Once Kafka and Zookeeper have been installed, perform the following in order to start the server instances and register a sample topic. If running locally these steps will need to be performed after every reboot of your local machine.

  1. Start Zookeeper:
  • From a terminal window cd to Kafka root directory (ex. /users/alfinkel/kafka/kafka_2.10-0.8.2.0)
  • Execute bin/zookeeper-server-start.sh config/zookeeper.properties
  1. Start Kafka:
  • From a different terminal window cd to Kafka root directory (ex. /users/alfinkel/kafka/kafka_2.10-0.8.2.0)
  • Execute bin/kafka-server-start.sh config/server.properties
  1. Create the Kafka topic
  • From a different terminal window cd to Kafka root directory (ex. /users/alfinkel/kafka/kafka_2.10-0.8.2.0)
  • Execute bin/kafka-topics.sh --create --zookeeper localhost:2181 --replication-factor 1 --partitions 1 --topic sample-topic
    • This will create a topic named sample-topic
    • You can verify that the topic exists by executing list topics - bin/kafka-topics.sh --list --zookeeper localhost:2181

Whisk Setup

One way to configure Whisk is to use the Whisk CLI. This is the method that will be documented below. After setting up Whisk, perform the following in order to register the appropriate action, trigger, and rule in Whisk.
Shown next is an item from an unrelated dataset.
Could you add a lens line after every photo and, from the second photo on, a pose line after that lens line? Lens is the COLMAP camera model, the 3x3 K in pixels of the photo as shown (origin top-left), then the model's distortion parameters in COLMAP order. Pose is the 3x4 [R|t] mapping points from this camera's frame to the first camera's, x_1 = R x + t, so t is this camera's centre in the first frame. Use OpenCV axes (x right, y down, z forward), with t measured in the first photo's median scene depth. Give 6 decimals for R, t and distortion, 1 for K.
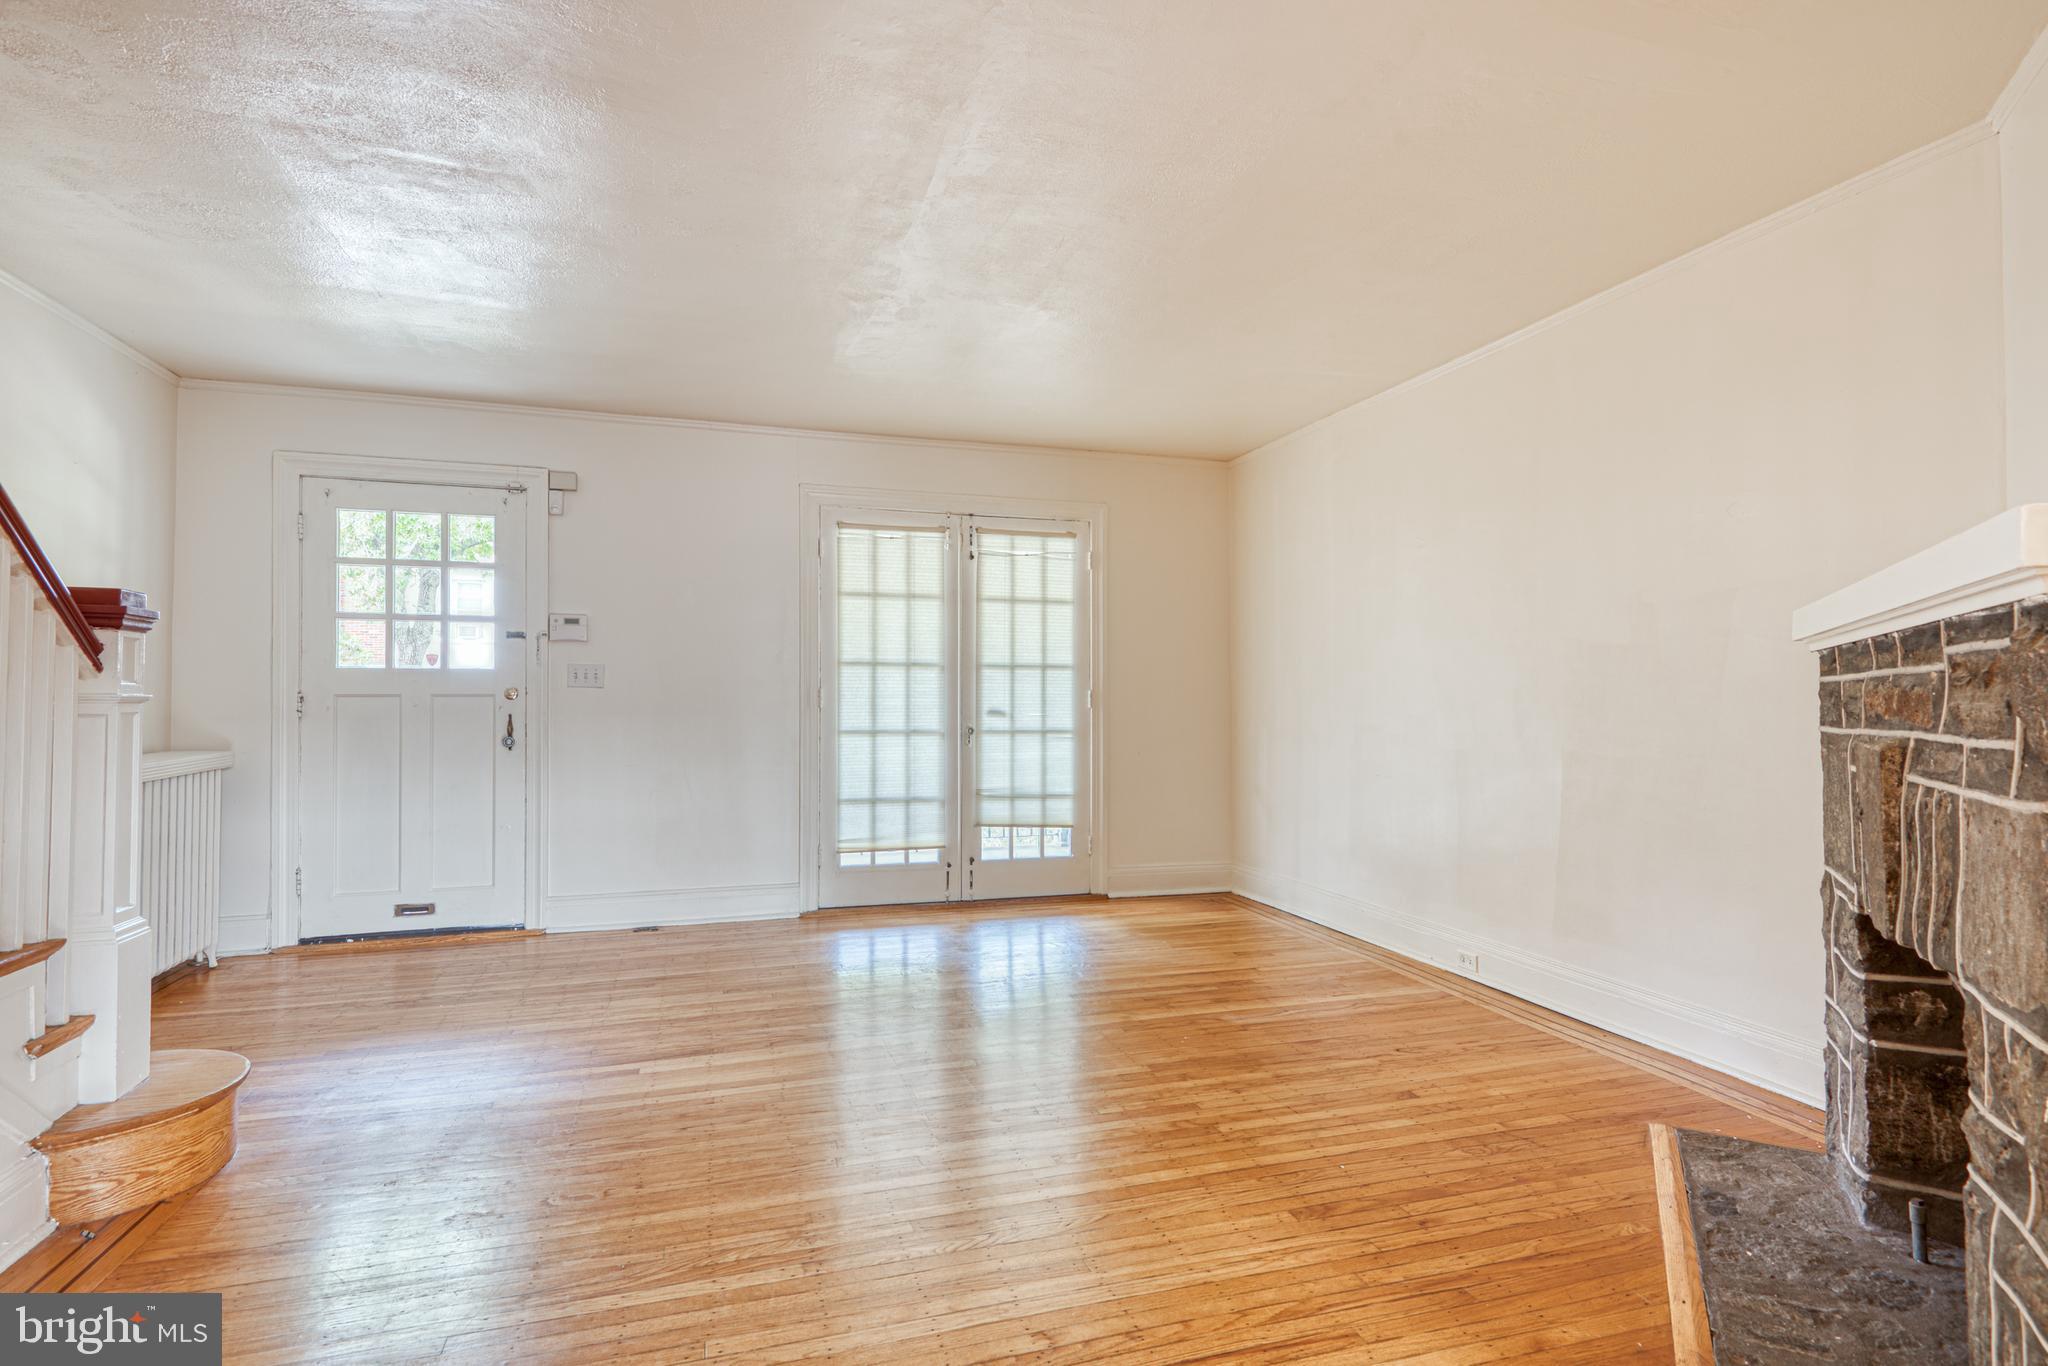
lens RADIAL K [[1023.4, 0, 1020.0], [0, 1023.4, 686.9], [0, 0, 1]] dist [0.035283, -0.015930]
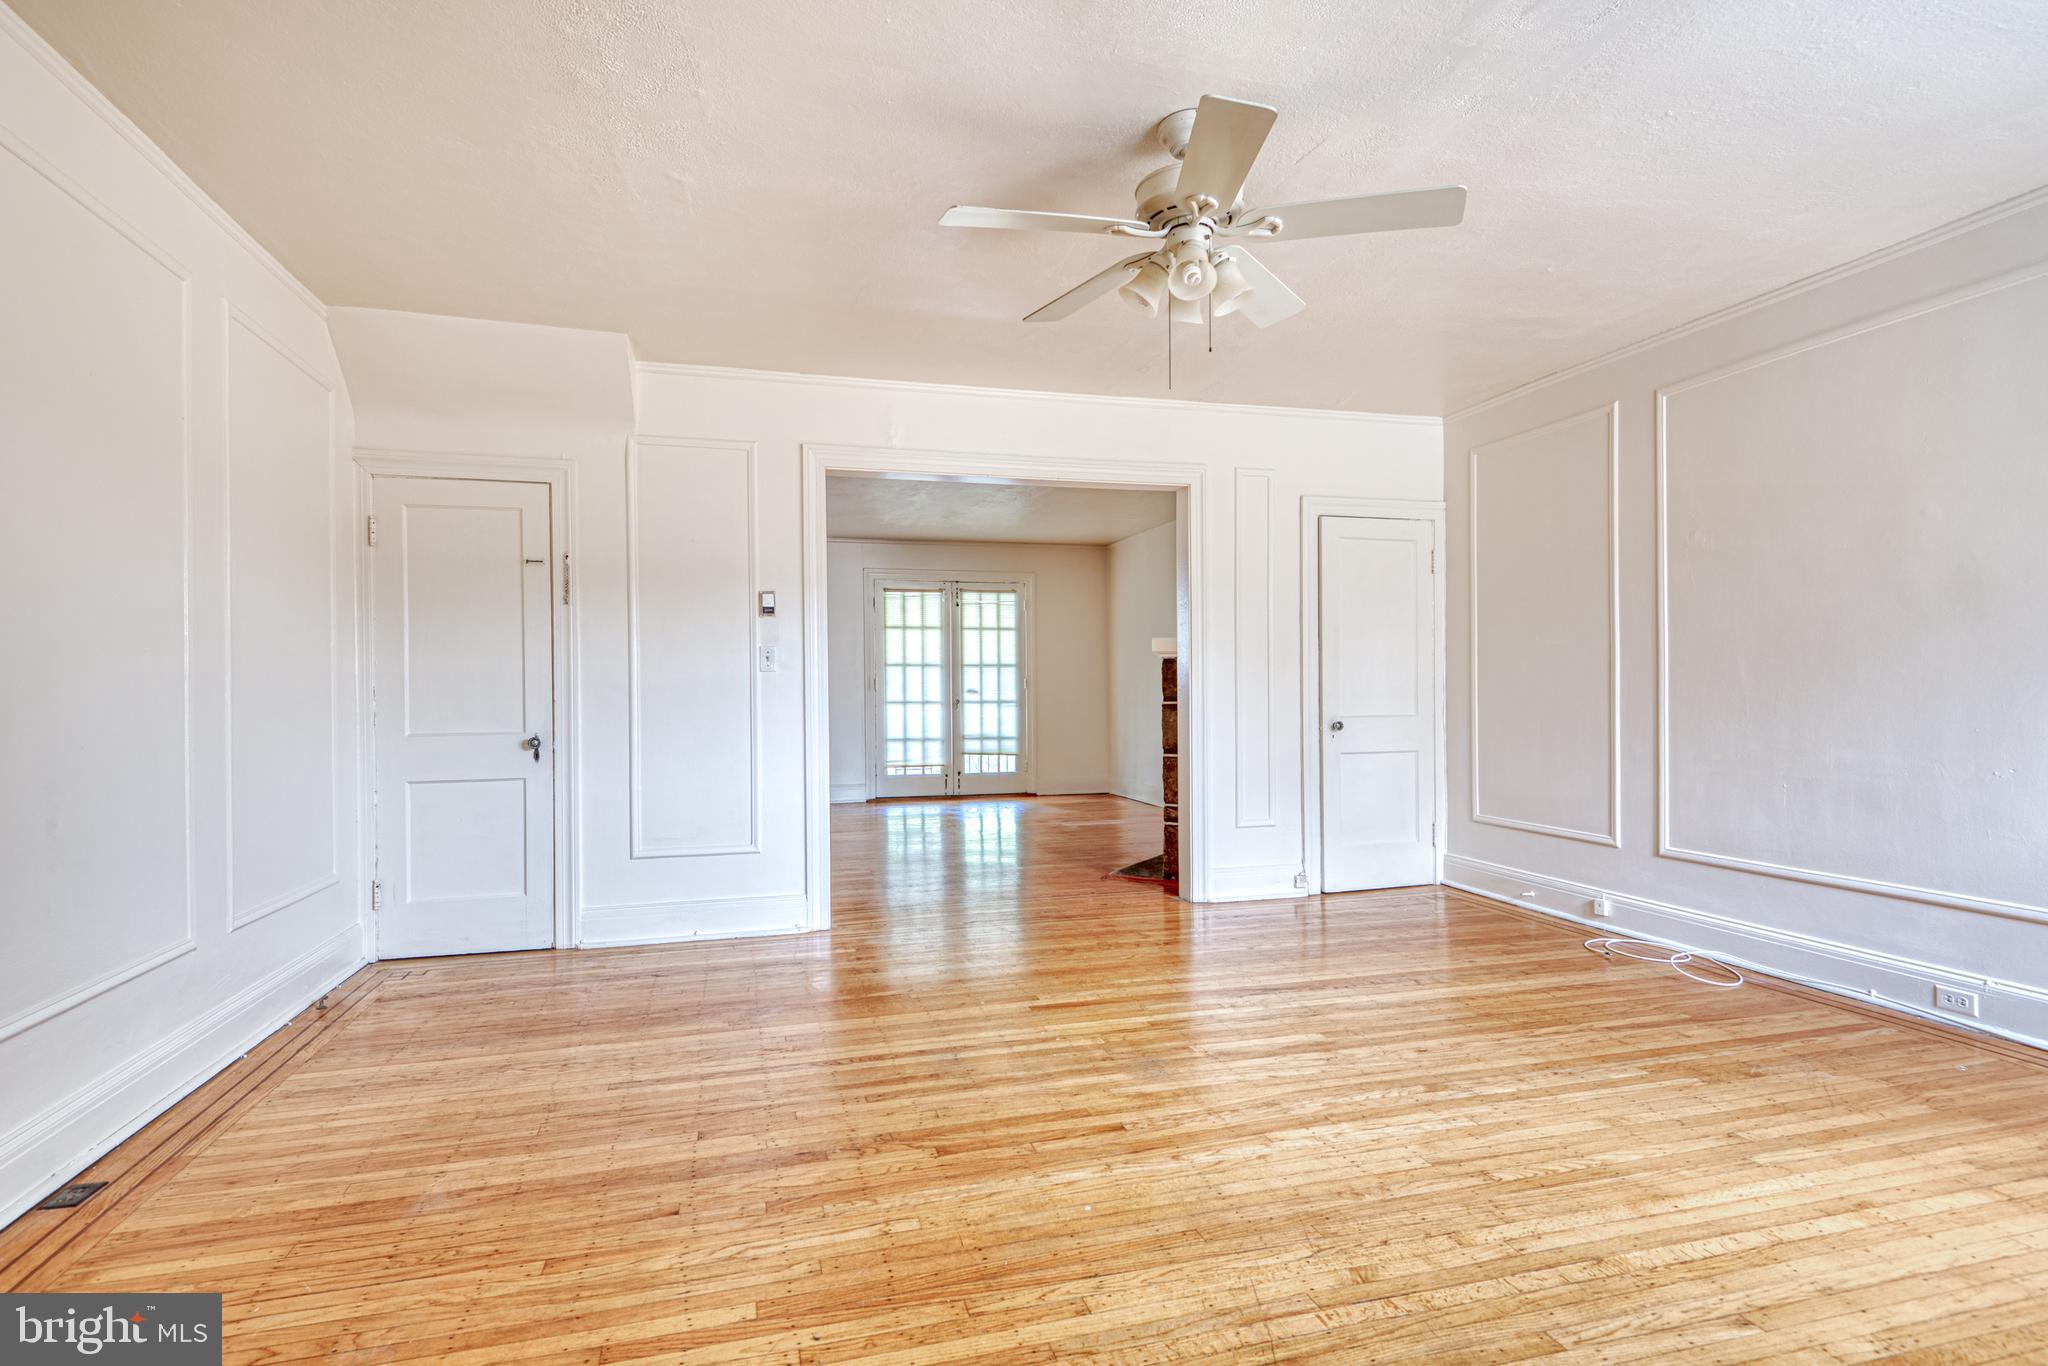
lens RADIAL K [[1023.4, 0, 1015.1], [0, 1023.4, 688.8], [0, 0, 1]] dist [0.035283, -0.015930]
pose [[0.999590, -0.008907, -0.027221, 0.112847], [0.009266, 0.999871, 0.013082, -0.002912], [0.027101, -0.013329, 0.999544, -0.887004]]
  1. Create the Whisk action update_jules.
  • From a terminal window cd to the Whisk directory that contains the update_jules.js file.
  • Execute wsk action create update_jules update_jules.js. You can verify that the action was indeed created by issuing the wsk action list command.
  1. Create the Whisk trigger updateJules.
  • From the same terminal window execute wsk trigger create updateJules. You can verify that the trigger was indeed created by issuing the wsk trigger list command.
  1. Create the Whisk rule updateJuleRule and associate the updateJules trigger to the update_jules action.
  • From the same terminal window execute wsk rule create updateJulesRule updateJules update_jules. You can verify that the rule was indeed created by issuing the wsk rule list command.

Producer and Consumer

The producer and consumer are both implemented in Python 2.7 using the cloudant-python and kafka-python client libraries.

Python Project Setup

From a terminal and preferably from a clean Python virtual environment, cd to the root of this Python project and execute python setup.py install. This should load all of the necessary dependencies for this project into the virtual environment. The project setup should only need to happen once.

Configuration File Setup

TODO

Running the Consumer

From a terminal, and from the the root of this Python project cd to /src/sample then execute python process_changes.py. This will start a consumer that polls the Kafka server for messages sent to the topic sample-topic.

Running the Producer

From a terminal, and from the the root of this Python project cd to /src/sample then execute python produce_changes.py. This will start a producer that creates a Cloudant database and watches the changes feed of that database. It also creates 10 documents which will in turn trigger the changes feed to produce output. Upon receiving a change, this change is sent as a message to the sample-topic.